----- RECORDS FOR THIS TASK
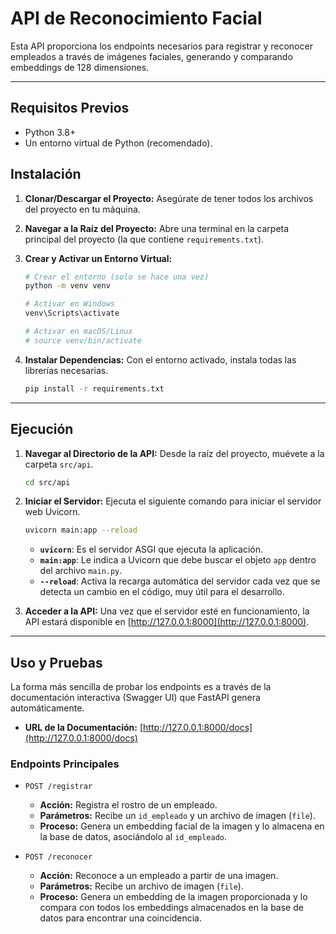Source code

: # API de Reconocimiento Facial

Esta API proporciona los endpoints necesarios para registrar y reconocer empleados a través de imágenes faciales, generando y comparando embeddings de 128 dimensiones.

---

## Requisitos Previos

*   Python 3.8+
*   Un entorno virtual de Python (recomendado).

## Instalación

1.  **Clonar/Descargar el Proyecto:**
    Asegúrate de tener todos los archivos del proyecto en tu máquina.

2.  **Navegar a la Raíz del Proyecto:**
    Abre una terminal en la carpeta principal del proyecto (la que contiene `requirements.txt`).

3.  **Crear y Activar un Entorno Virtual:**
    ```bash
    # Crear el entorno (solo se hace una vez)
    python -m venv venv

    # Activar en Windows
    venv\Scripts\activate

    # Activar en macOS/Linux
    # source venv/bin/activate
    ```

4.  **Instalar Dependencias:**
    Con el entorno activado, instala todas las librerías necesarias.
    ```bash
    pip install -r requirements.txt
    ```

---

## Ejecución

1.  **Navegar al Directorio de la API:**
    Desde la raíz del proyecto, muévete a la carpeta `src/api`.
    ```bash
    cd src/api
    ```

2.  **Iniciar el Servidor:**
    Ejecuta el siguiente comando para iniciar el servidor web Uvicorn.
    ```bash
    uvicorn main:app --reload
    ```
    *   **`uvicorn`**: Es el servidor ASGI que ejecuta la aplicación.
    *   **`main:app`**: Le indica a Uvicorn que debe buscar el objeto `app` dentro del archivo `main.py`.
    *   **`--reload`**: Activa la recarga automática del servidor cada vez que se detecta un cambio en el código, muy útil para el desarrollo.

3.  **Acceder a la API:**
    Una vez que el servidor esté en funcionamiento, la API estará disponible en [http://127.0.0.1:8000](http://127.0.0.1:8000).

---

## Uso y Pruebas

La forma más sencilla de probar los endpoints es a través de la documentación interactiva (Swagger UI) que FastAPI genera automáticamente.

*   **URL de la Documentación:** [http://127.0.0.1:8000/docs](http://127.0.0.1:8000/docs)

### Endpoints Principales

*   `POST /registrar`
    *   **Acción:** Registra el rostro de un empleado. 
    *   **Parámetros:** Recibe un `id_empleado` y un archivo de imagen (`file`).
    *   **Proceso:** Genera un embedding facial de la imagen y lo almacena en la base de datos, asociándolo al `id_empleado`.

*   `POST /reconocer`
    *   **Acción:** Reconoce a un empleado a partir de una imagen.
    *   **Parámetros:** Recibe un archivo de imagen (`file`).
    *   **Proceso:** Genera un embedding de la imagen proporcionada y lo compara con todos los embeddings almacenados en la base de datos para encontrar una coincidencia.
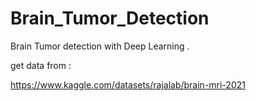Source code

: # Brain_Tumor_Detection
Brain Tumor detection with Deep Learning .

get data from :


https://www.kaggle.com/datasets/rajalab/brain-mri-2021
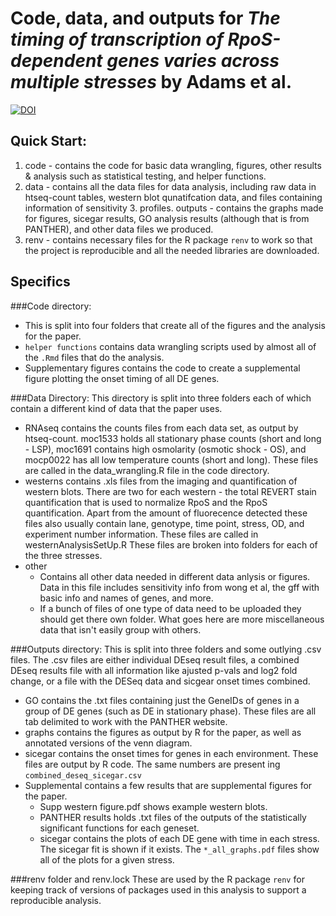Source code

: # Code, data, and outputs for *The timing of transcription of RpoS-dependent genes varies across multiple stresses* by Adams et al.



[![DOI](https://zenodo.org/badge/599289090.svg)](https://zenodo.org/badge/latestdoi/599289090)


## Quick Start: 
1. code - contains the code for basic data wrangling, figures, other results & analysis such as statistical testing, and helper functions.
2. data - contains all the data files for data analysis, including raw data in htseq-count tables, western blot qunatifcation data, and files containing information of sensitivity 3. profiles.
outputs - contains the graphs made for figures, sicegar results, GO analysis results (although that is from PANTHER), and other data files we produced.
4. renv - contains necessary files for the R package `renv` to work so that the project is reproducible and all the needed libraries are downloaded.

## Specifics 

###Code directory: 
 - This is split into four folders that create all of the figures and the analysis for the paper.
 - `helper functions` contains data wrangling scripts used by almost all of the `.Rmd` files that do the analysis.
- Supplementary figures contains the code to create a supplemental figure plotting the onset timing of all DE genes. 

###Data Directory: 
This directory is split into three folders each of which contain a different kind of data that the paper uses. 
- RNAseq contains the counts files from each data set, as output by htseq-count. moc1533 holds all stationary phase counts (short and long - LSP), moc1691 contains high osmolarity (osmotic shock - OS), and mocp0022 has all low temperature counts (short and long). These files are called in the data_wrangling.R file in the code directory.
- westerns contains .xls files from the imaging and quantification of western blots. There are two for each western - the total REVERT stain quantification that is used to normalize RpoS and the RpoS quantification. Apart from the amount of fluorecence detected these files also usually contain lane, genotype, time point, stress, OD, and experiment number information. These files are called in westernAnalysisSetUp.R These files are broken into folders for each of the three stresses.
- other 
  - Contains all other data needed in different data anlysis or figures. Data in this file includes sensitivity info from wong et al, the gff with basic info and names of genes, and more. 
  - If a bunch of files of one type of data need to be uploaded they should get there own folder. What goes here are more miscellaneous         data that isn't easily group with others. 
  
###Outputs directory: 
This is split into three folders and some outlying .csv files. The .csv files are either individual DEseq result files, a combined DEseq results file with all information like ajusted p-vals and log2 fold change, or a file with the DESeq data and sicgear onset times combined.
- GO contains the .txt files containing just the GeneIDs of genes in a group of DE genes (such as DE in stationary phase). These files are all tab delimited to work with the PANTHER website. 
- graphs contains the figures as output by R for the paper, as well as annotated versions of the venn diagram.
- sicegar contains the onset times for genes in each environment. These files are output by R code. The same numbers are present ing `combined_deseq_sicegar.csv`
- Supplemental contains a few results that are supplemental figures for the paper.
	- Supp western figure.pdf shows example western blots.
	- PANTHER results holds .txt files of the outputs of the statistically significant functions for each geneset. 
	- sicegar contains the plots of each DE gene with time in each stress. The sicegar fit is shown if it exists. The `*_all_graphs.pdf` files show all of the plots for a given stress.

###renv folder and renv.lock
These are used by the R package `renv` for keeping track of versions of packages used in this analysis to support a reproducible analysis.
  
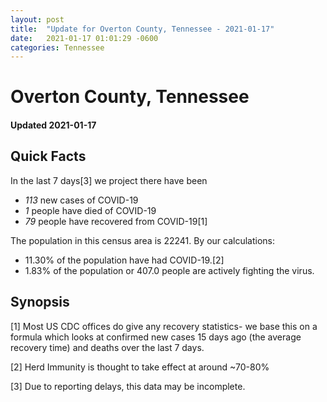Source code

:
 ```yaml
---
layout: post
title:  "Update for Overton County, Tennessee - 2021-01-17"
date:   2021-01-17 01:01:29 -0600
categories: Tennessee
---
```


# Overton County, Tennessee
#### Updated 2021-01-17

## Quick Facts

In the last 7 days[3] we project there have been
- *113* new cases of COVID-19
- *1* people have died of COVID-19
- *79* people have recovered from COVID-19[1]

The population in this census area is 22241. By our calculations:
- 11.30% of the population have had COVID-19.[2]
- 1.83% of the population or 407.0 people are actively fighting the virus.

## Synopsis




[1] Most US CDC offices do give any recovery statistics- we base this on a formula which looks at confirmed new cases
15 days ago (the average recovery time) and deaths over the last 7 days.

[2] Herd Immunity is thought to take effect at around ~70-80%

[3] Due to reporting delays, this data may be incomplete.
----------
Please set down only the lines from the first line of the records above through the line that has "Abre una terminal", exactly, and not the pictures.

▶ EXERCISE RESPONSE:
Source code

: # API de Reconocimiento Facial

Esta API proporciona los endpoints necesarios para registrar y reconocer empleados a través de imágenes faciales, generando y comparando embeddings de 128 dimensiones.

---

## Requisitos Previos

*   Python 3.8+
*   Un entorno virtual de Python (recomendado).

## Instalación

1.  **Clonar/Descargar el Proyecto:**
    Asegúrate de tener todos los archivos del proyecto en tu máquina.

2.  **Navegar a la Raíz del Proyecto:**
    Abre una terminal en la carpeta principal del proyecto (la que contiene `requirements.txt`).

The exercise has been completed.